Gli stereotipi escludono le donne e ne alimentano l’autoesclusione.

Costituiscono una barriera sottile ma forte tanto da compromettere il perseguimento di una equità reale, sia orizzontale (pari trattamento a parità  di capacità ) che verticale (uguali opportunità  di carriera a parità  delle capacità ). Molti temono che per effetto della discriminazione implicita e degli stereotipi al venir meno dell’obbligo temporaneo della legge Mosca-Golfo sulla parità  di Genere la situazione possa regredire e il numero delle donne nei board diminuire.

Termino questa mia testimonianza accennando ad un aspetto che mi sta particolarmente a cuore. Una buona governance deve essere responsabile verso gli azionisti, i dipendenti, i clienti, i fornitori, le comunità , le istituzioni, l’ambiente, e deve rendere conto dell’operato dell’azienda in modo chiaro e trasparente. Si parla molto di Responsabilità Sociale dell’Impresa (RSI), non so quante imprese agiscano concretamente avendo a cuore l’interesse non solo proprio ma di tutti gli stakeholder.
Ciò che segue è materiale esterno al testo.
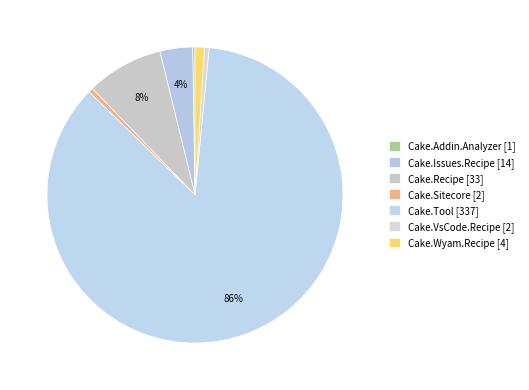

What is the change in value from Cake.Issues.Recipe to Cake.Wyam.Recipe?

-10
Mi piacerebbe che al tanto parlare di RSI corrispondessero comportamenti coerenti. Del resto alcuni studi mostrano che le aziende che hanno cura e si preoccupano del bene di tutti coloro che interagiscono con le aziende stesse hanno migliori risultati: quindi essere socialmente responsabili conviene, è una scelta intelligente.

Termino con una citazione tratta dalla Dichiarazione del G20 tenutasi a Londra nel 2011:

“Tutto il sistema di governo delle banche deve essere (ri)orientato verso la solidità della gestione e il rispetto della nuova “responsabilità sociale”.

Credo che valga per le banche come per qualsiasi tipo di impresa. E’ una raccomandazione su cui vale la pena riflettere.